How Does the Court Determine Child Custody in a Divorce

The federal government is the entity that establishes guidelines to how child support is mandated, how much is awarded and to what consistency. Each state has it is own child custody laws. There are different aspects of a divorce that the court looks at when considering how child support is calculated. Income, deductions and expenses are three of the main areas of consideration. Let’s take a look.

Income

During a divorce, the income of both parents is examined. If the divorce is contested and parties are unable to agree, the court will determine the extent to which each party will contribute. If the father refuses to accept the court’s decision, the mother may file a petition with the court and the father’s wages may be garnished at that time to facilitate child support. Some states will often base their determination on the gross income while others will base it on the net income.

Deductions

If one or both parent already has a responsibility to pay for alimony or child support from a previous divorce, the court will allow them to deduct that from the income before a determination is made for a reasonable amount to be paid in the current child support decision. Payment can be voluntary by either party without the court’s involvement. However, once the court is involved, the court has to establish the correct and reasonable amount.

Paying For Childcare

When making a determination on the correct amount to be paid for child support, the court will take several things into consideration. Childcare is one of them. The court will look at how much is paid for childcare expenses. In some states, this amount will be allowed so the individual can look for work or go to work. Childcare expenses may be adjusted by the court if the person lives in a state that provides an exemption for dependent care on their state income tax.

Pay for Healthcare

During the child support hearing, both parties involved have to detail which person will pay for the health insurance of the child or children. This amount is added to the fundamental order for child support. The amount is credited to the party that actually pays for the health insurance. Many states have a similar guideline of a specific amount added to the child support payment to cover for health insurance. The court will also consider other extraordinary and unexpected medical expenses.

Other expenses

The court may increase the basic child support order to facilitate children with learning disabilities, handicap or other special needs.

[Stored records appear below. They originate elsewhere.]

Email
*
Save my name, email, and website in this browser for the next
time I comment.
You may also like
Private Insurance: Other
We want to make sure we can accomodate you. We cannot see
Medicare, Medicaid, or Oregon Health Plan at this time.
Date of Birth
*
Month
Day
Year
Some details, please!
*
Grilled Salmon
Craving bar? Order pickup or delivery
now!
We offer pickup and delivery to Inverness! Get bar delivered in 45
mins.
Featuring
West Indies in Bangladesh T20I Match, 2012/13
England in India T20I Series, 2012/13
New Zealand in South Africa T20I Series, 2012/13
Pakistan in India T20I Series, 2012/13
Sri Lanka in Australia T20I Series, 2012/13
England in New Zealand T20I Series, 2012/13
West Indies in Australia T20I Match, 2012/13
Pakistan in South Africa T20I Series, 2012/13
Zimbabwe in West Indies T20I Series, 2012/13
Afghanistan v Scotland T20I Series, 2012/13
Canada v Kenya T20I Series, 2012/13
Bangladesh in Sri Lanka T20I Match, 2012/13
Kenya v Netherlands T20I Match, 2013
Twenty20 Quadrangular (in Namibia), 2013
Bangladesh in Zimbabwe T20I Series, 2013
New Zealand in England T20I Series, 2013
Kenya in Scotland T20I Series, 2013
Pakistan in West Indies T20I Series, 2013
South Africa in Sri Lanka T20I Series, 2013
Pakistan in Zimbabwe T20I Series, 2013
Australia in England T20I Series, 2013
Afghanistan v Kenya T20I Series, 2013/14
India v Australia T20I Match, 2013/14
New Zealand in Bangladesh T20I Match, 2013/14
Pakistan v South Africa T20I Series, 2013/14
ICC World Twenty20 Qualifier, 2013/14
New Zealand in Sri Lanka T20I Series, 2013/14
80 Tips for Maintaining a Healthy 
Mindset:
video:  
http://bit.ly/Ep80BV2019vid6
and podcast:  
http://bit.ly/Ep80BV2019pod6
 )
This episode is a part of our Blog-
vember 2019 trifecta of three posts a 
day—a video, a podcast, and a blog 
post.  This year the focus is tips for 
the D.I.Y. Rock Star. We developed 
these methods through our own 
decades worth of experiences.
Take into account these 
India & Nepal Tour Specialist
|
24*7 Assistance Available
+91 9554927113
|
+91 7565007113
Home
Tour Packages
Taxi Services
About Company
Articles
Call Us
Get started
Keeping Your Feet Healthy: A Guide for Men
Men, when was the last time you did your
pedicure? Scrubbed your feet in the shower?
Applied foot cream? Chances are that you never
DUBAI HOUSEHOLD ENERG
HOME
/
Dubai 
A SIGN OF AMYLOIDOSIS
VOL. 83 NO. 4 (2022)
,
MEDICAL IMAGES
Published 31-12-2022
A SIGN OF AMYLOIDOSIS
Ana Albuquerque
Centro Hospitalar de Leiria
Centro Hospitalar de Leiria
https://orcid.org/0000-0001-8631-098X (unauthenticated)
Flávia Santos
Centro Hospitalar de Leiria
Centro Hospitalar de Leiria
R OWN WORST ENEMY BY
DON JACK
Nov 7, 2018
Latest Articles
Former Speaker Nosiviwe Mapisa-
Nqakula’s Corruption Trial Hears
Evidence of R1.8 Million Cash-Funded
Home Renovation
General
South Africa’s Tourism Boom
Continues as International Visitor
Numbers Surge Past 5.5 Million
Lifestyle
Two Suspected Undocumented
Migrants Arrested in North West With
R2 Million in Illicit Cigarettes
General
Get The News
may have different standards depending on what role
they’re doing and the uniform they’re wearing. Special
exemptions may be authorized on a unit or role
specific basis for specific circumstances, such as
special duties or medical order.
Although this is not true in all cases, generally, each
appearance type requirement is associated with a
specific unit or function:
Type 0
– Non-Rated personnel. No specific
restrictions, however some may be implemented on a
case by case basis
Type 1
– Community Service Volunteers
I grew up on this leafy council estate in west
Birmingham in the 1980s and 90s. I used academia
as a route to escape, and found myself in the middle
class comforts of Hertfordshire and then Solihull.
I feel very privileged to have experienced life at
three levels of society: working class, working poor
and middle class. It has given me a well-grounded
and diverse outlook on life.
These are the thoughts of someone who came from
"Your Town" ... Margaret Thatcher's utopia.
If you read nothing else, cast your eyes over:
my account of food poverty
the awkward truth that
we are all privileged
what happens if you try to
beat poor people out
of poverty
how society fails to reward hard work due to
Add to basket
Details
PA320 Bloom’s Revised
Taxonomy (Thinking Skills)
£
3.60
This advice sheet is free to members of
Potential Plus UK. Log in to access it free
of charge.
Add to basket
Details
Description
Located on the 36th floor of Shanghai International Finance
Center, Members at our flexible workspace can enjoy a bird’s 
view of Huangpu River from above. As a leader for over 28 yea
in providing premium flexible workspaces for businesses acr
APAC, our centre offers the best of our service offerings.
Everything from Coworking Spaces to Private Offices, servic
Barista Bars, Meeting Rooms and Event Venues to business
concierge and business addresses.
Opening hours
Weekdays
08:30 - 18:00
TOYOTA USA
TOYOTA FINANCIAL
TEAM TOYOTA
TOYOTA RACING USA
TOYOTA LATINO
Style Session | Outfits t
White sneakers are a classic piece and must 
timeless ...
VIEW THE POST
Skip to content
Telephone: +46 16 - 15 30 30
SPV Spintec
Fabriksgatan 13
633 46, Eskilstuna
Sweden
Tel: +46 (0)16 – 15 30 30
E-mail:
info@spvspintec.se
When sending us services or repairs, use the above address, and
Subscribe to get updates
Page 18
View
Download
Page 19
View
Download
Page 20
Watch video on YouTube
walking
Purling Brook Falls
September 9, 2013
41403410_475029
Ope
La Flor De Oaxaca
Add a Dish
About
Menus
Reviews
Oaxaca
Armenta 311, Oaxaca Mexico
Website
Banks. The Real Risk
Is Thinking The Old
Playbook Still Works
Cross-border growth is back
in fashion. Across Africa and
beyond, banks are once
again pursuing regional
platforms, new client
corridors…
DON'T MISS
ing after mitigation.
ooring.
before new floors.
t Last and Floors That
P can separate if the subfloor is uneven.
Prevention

The court will also consider expenses incurred for child visitation and any other travel that involves the parent or the child. The amount is generally divided between each parent according to their individual incomes. The parent who does not have custody of the child will receive the credit for any incurred expense that the other parent should have paid. The non-custodial parent may have more incurred expenses, the longer the child spends with that parent.

In the case where the court decides the child support amount, it is of the assumption that this is the right amount. However, a divorce attorney can help to challenge the court, in the event that it is felt by one party or the other that the amount is not reasonable.